**Exercise goal**
In the entries below, find the line with "Độc lập - Tự do - Hạnh phúc" and the line with "223 | 29-ott-14"; reproduce those two lines and all lines between them exactly, without pictures.
*** Opening Records to process ***
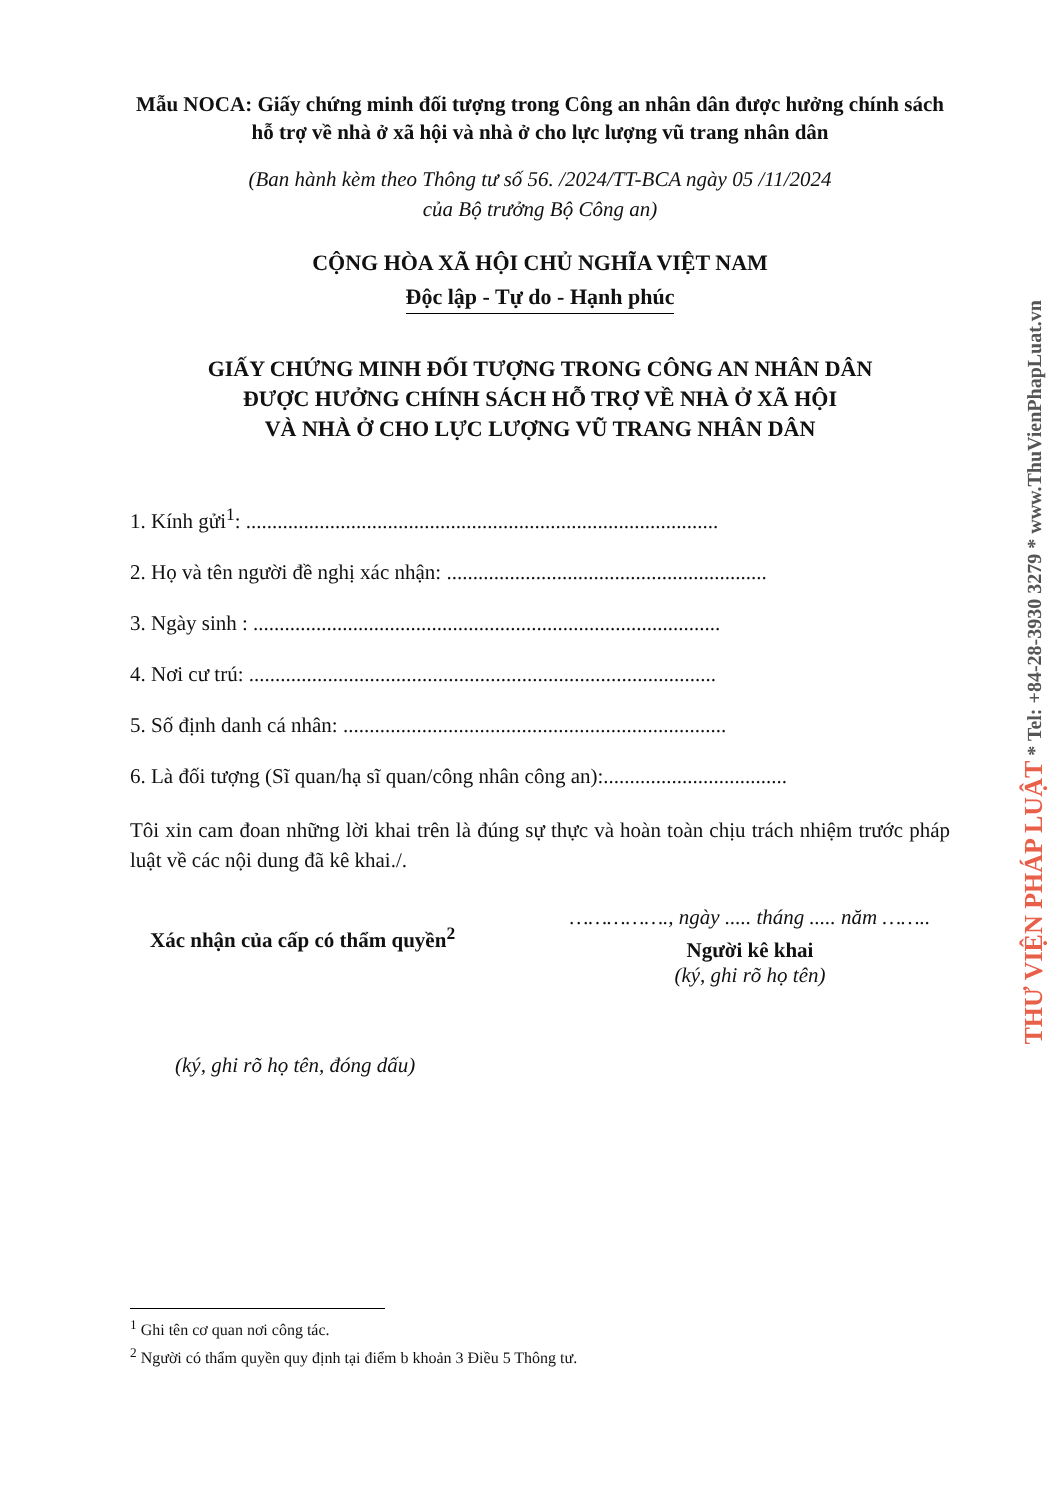Mẫu NOCA: Giấy chứng minh đối tượng trong Công an nhân dân được hưởng chính sách hỗ trợ về nhà ở xã hội và nhà ở cho lực lượng vũ trang nhân dân
(Ban hành kèm theo Thông tư số 56. /2024/TT-BCA ngày 05 /11/2024
của Bộ trưởng Bộ Công an)
CỘNG HÒA XÃ HỘI CHỦ NGHĨA VIỆT NAM
Độc lập - Tự do - Hạnh phúc
GIẤY CHỨNG MINH ĐỐI TƯỢNG TRONG CÔNG AN NHÂN DÂN
ĐƯỢC HƯỞNG CHÍNH SÁCH HỖ TRỢ VỀ NHÀ Ở XÃ HỘI
VÀ NHÀ Ở CHO LỰC LƯỢNG VŨ TRANG NHÂN DÂN
1. Kính gửi<sup>1</sup>: ..........................................................................................
2. Họ và tên người đề nghị xác nhận: .............................................................
3. Ngày sinh : .........................................................................................
4. Nơi cư trú: .........................................................................................
5. Số định danh cá nhân: .........................................................................
6. Là đối tượng (Sĩ quan/hạ sĩ quan/công nhân công an):...................................
Tôi xin cam đoan những lời khai trên là đúng sự thực và hoàn toàn chịu trách nhiệm trước pháp luật về các nội dung đã kê khai./.
Xác nhận của cấp có thẩm quyền<sup>2</sup>
(ký, ghi rõ họ tên, đóng dấu)
……………., ngày ..... tháng ..... năm ……..
Người kê khai
(ký, ghi rõ họ tên)
<sup>1</sup> Ghi tên cơ quan nơi công tác.
<sup>2</sup> Người có thẩm quyền quy định tại điểm b khoản 3 Điều 5 Thông tư.
THƯ VIỆN PHÁP LUẬT * Tel: +84-28-3930 3279 * www.ThuVienPhapLuat.vn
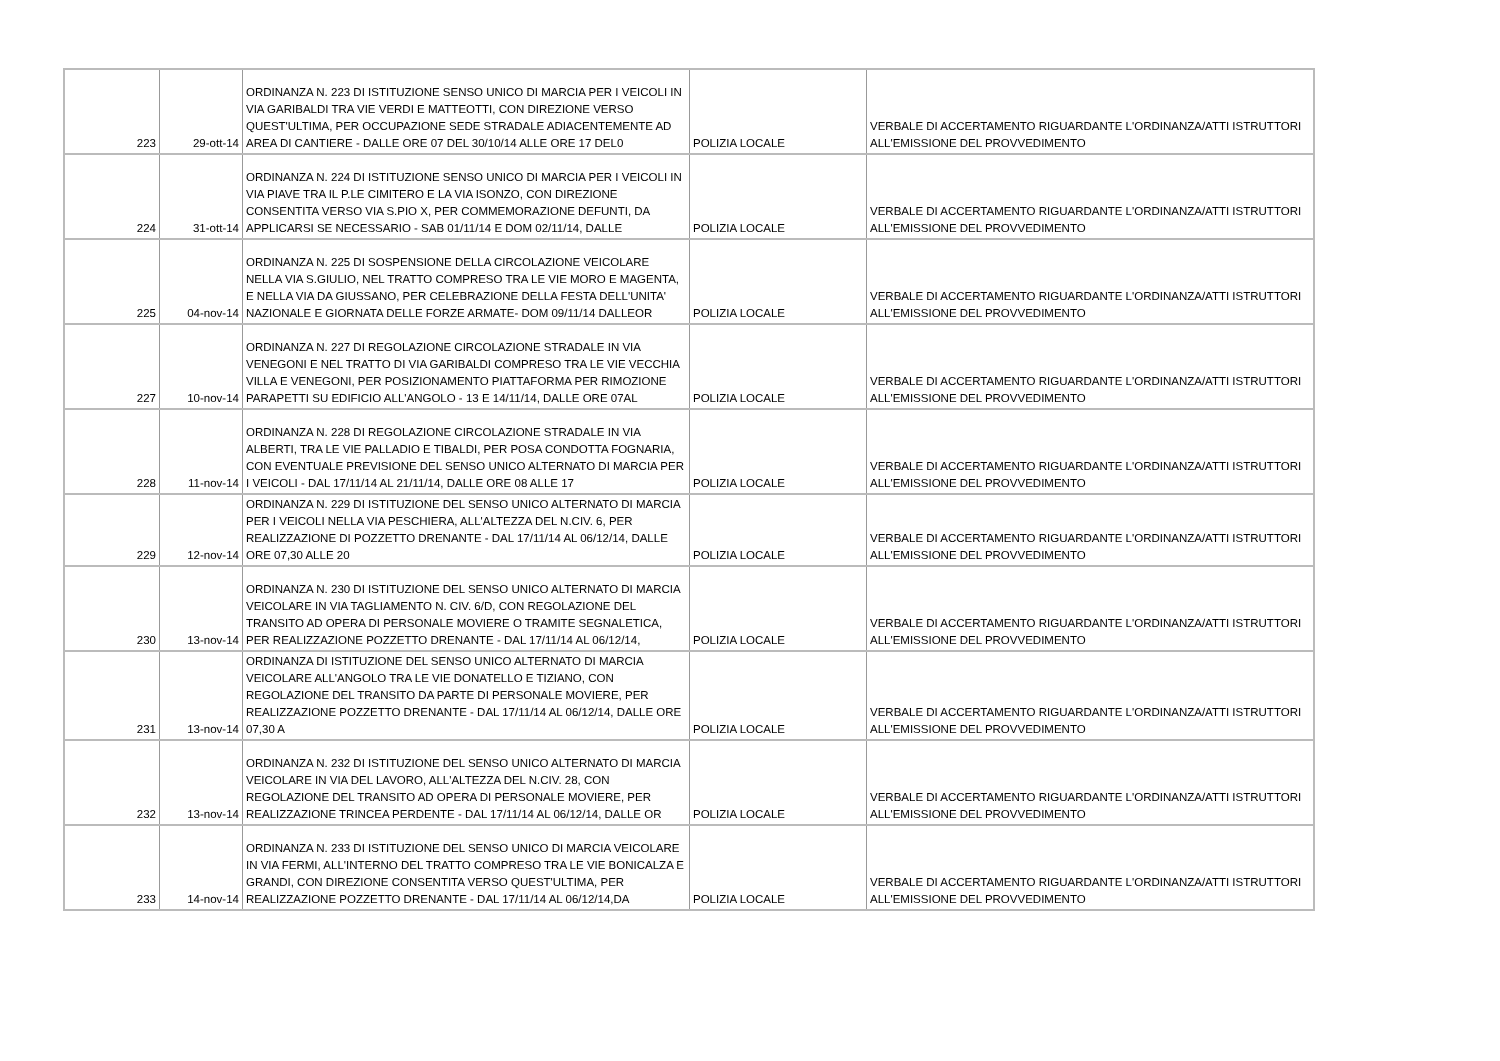| 223 | 29-ott-14 | ORDINANZA N. 223 DI ISTITUZIONE SENSO UNICO DI MARCIA PER I VEICOLI IN VIA GARIBALDI TRA VIE VERDI E MATTEOTTI, CON DIREZIONE VERSO QUEST'ULTIMA, PER OCCUPAZIONE SEDE STRADALE ADIACENTEMENTE AD AREA DI CANTIERE - DALLE ORE 07 DEL 30/10/14 ALLE ORE 17 DEL0 | POLIZIA LOCALE | VERBALE DI ACCERTAMENTO RIGUARDANTE L'ORDINANZA/ATTI ISTRUTTORI ALL'EMISSIONE DEL PROVVEDIMENTO |
| 224 | 31-ott-14 | ORDINANZA N. 224 DI ISTITUZIONE SENSO UNICO DI MARCIA PER I VEICOLI IN VIA PIAVE TRA IL P.LE CIMITERO E LA VIA ISONZO, CON DIREZIONE CONSENTITA VERSO VIA S.PIO X, PER COMMEMORAZIONE DEFUNTI, DA APPLICARSI SE NECESSARIO - SAB 01/11/14 E DOM 02/11/14, DALLE | POLIZIA LOCALE | VERBALE DI ACCERTAMENTO RIGUARDANTE L'ORDINANZA/ATTI ISTRUTTORI ALL'EMISSIONE DEL PROVVEDIMENTO |
| 225 | 04-nov-14 | ORDINANZA N. 225 DI SOSPENSIONE DELLA CIRCOLAZIONE VEICOLARE NELLA VIA S.GIULIO, NEL TRATTO COMPRESO TRA LE VIE MORO E MAGENTA, E NELLA VIA DA GIUSSANO, PER CELEBRAZIONE DELLA FESTA DELL'UNITA' NAZIONALE E GIORNATA DELLE FORZE ARMATE- DOM 09/11/14 DALLEOR | POLIZIA LOCALE | VERBALE DI ACCERTAMENTO RIGUARDANTE L'ORDINANZA/ATTI ISTRUTTORI ALL'EMISSIONE DEL PROVVEDIMENTO |
| 227 | 10-nov-14 | ORDINANZA N. 227 DI REGOLAZIONE CIRCOLAZIONE STRADALE IN VIA VENEGONI E NEL TRATTO DI VIA GARIBALDI COMPRESO TRA LE VIE VECCHIA VILLA E VENEGONI, PER POSIZIONAMENTO PIATTAFORMA PER RIMOZIONE PARAPETTI SU EDIFICIO ALL'ANGOLO - 13 E 14/11/14, DALLE ORE 07AL | POLIZIA LOCALE | VERBALE DI ACCERTAMENTO RIGUARDANTE L'ORDINANZA/ATTI ISTRUTTORI ALL'EMISSIONE DEL PROVVEDIMENTO |
| 228 | 11-nov-14 | ORDINANZA N. 228 DI REGOLAZIONE CIRCOLAZIONE STRADALE IN VIA ALBERTI, TRA LE VIE PALLADIO E TIBALDI, PER POSA CONDOTTA FOGNARIA, CON EVENTUALE PREVISIONE DEL SENSO UNICO ALTERNATO DI MARCIA PER I VEICOLI - DAL 17/11/14 AL 21/11/14, DALLE ORE 08 ALLE 17 | POLIZIA LOCALE | VERBALE DI ACCERTAMENTO RIGUARDANTE L'ORDINANZA/ATTI ISTRUTTORI ALL'EMISSIONE DEL PROVVEDIMENTO |
| 229 | 12-nov-14 | ORDINANZA N. 229 DI ISTITUZIONE DEL SENSO UNICO ALTERNATO DI MARCIA PER I VEICOLI NELLA VIA PESCHIERA, ALL'ALTEZZA DEL N.CIV. 6, PER REALIZZAZIONE DI POZZETTO DRENANTE - DAL 17/11/14 AL 06/12/14, DALLE ORE 07,30 ALLE 20 | POLIZIA LOCALE | VERBALE DI ACCERTAMENTO RIGUARDANTE L'ORDINANZA/ATTI ISTRUTTORI ALL'EMISSIONE DEL PROVVEDIMENTO |
| 230 | 13-nov-14 | ORDINANZA N. 230 DI ISTITUZIONE DEL SENSO UNICO ALTERNATO DI MARCIA VEICOLARE IN VIA TAGLIAMENTO N. CIV. 6/D, CON REGOLAZIONE DEL TRANSITO AD OPERA DI PERSONALE MOVIERE O TRAMITE SEGNALETICA, PER REALIZZAZIONE POZZETTO DRENANTE - DAL 17/11/14 AL 06/12/14, | POLIZIA LOCALE | VERBALE DI ACCERTAMENTO RIGUARDANTE L'ORDINANZA/ATTI ISTRUTTORI ALL'EMISSIONE DEL PROVVEDIMENTO |
| 231 | 13-nov-14 | ORDINANZA DI ISTITUZIONE DEL SENSO UNICO ALTERNATO DI MARCIA VEICOLARE ALL'ANGOLO TRA LE VIE DONATELLO E TIZIANO, CON REGOLAZIONE DEL TRANSITO DA PARTE DI PERSONALE MOVIERE, PER REALIZZAZIONE POZZETTO DRENANTE - DAL 17/11/14 AL 06/12/14, DALLE ORE 07,30 A | POLIZIA LOCALE | VERBALE DI ACCERTAMENTO RIGUARDANTE L'ORDINANZA/ATTI ISTRUTTORI ALL'EMISSIONE DEL PROVVEDIMENTO |
| 232 | 13-nov-14 | ORDINANZA N. 232 DI ISTITUZIONE DEL SENSO UNICO ALTERNATO DI MARCIA VEICOLARE IN VIA DEL LAVORO, ALL'ALTEZZA DEL N.CIV. 28, CON REGOLAZIONE DEL TRANSITO AD OPERA DI PERSONALE MOVIERE, PER REALIZZAZIONE TRINCEA PERDENTE - DAL 17/11/14 AL 06/12/14, DALLE OR | POLIZIA LOCALE | VERBALE DI ACCERTAMENTO RIGUARDANTE L'ORDINANZA/ATTI ISTRUTTORI ALL'EMISSIONE DEL PROVVEDIMENTO |
| 233 | 14-nov-14 | ORDINANZA N. 233 DI ISTITUZIONE DEL SENSO UNICO DI MARCIA VEICOLARE IN VIA FERMI, ALL'INTERNO DEL TRATTO COMPRESO TRA LE VIE BONICALZA E GRANDI, CON DIREZIONE CONSENTITA VERSO QUEST'ULTIMA, PER REALIZZAZIONE POZZETTO DRENANTE - DAL 17/11/14 AL 06/12/14,DA | POLIZIA LOCALE | VERBALE DI ACCERTAMENTO RIGUARDANTE L'ORDINANZA/ATTI ISTRUTTORI ALL'EMISSIONE DEL PROVVEDIMENTO |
*** Closing Records to process ***
**Result of this task**
Độc lập - Tự do - Hạnh phúc
GIẤY CHỨNG MINH ĐỐI TƯỢNG TRONG CÔNG AN NHÂN DÂN
ĐƯỢC HƯỞNG CHÍNH SÁCH HỖ TRỢ VỀ NHÀ Ở XÃ HỘI
VÀ NHÀ Ở CHO LỰC LƯỢNG VŨ TRANG NHÂN DÂN
1. Kính gửi<sup>1</sup>: ..........................................................................................
2. Họ và tên người đề nghị xác nhận: .............................................................
3. Ngày sinh : .........................................................................................
4. Nơi cư trú: .........................................................................................
5. Số định danh cá nhân: .........................................................................
6. Là đối tượng (Sĩ quan/hạ sĩ quan/công nhân công an):...................................
Tôi xin cam đoan những lời khai trên là đúng sự thực và hoàn toàn chịu trách nhiệm trước pháp luật về các nội dung đã kê khai./.
Xác nhận của cấp có thẩm quyền<sup>2</sup>
(ký, ghi rõ họ tên, đóng dấu)
……………., ngày ..... tháng ..... năm ……..
Người kê khai
(ký, ghi rõ họ tên)
<sup>1</sup> Ghi tên cơ quan nơi công tác.
<sup>2</sup> Người có thẩm quyền quy định tại điểm b khoản 3 Điều 5 Thông tư.
THƯ VIỆN PHÁP LUẬT * Tel: +84-28-3930 3279 * www.ThuVienPhapLuat.vn
| 223 | 29-ott-14 | ORDINANZA N. 223 DI ISTITUZIONE SENSO UNICO DI MARCIA PER I VEICOLI IN VIA GARIBALDI TRA VIE VERDI E MATTEOTTI, CON DIREZIONE VERSO QUEST'ULTIMA, PER OCCUPAZIONE SEDE STRADALE ADIACENTEMENTE AD AREA DI CANTIERE - DALLE ORE 07 DEL 30/10/14 ALLE ORE 17 DEL0 | POLIZIA LOCALE | VERBALE DI ACCERTAMENTO RIGUARDANTE L'ORDINANZA/ATTI ISTRUTTORI ALL'EMISSIONE DEL PROVVEDIMENTO |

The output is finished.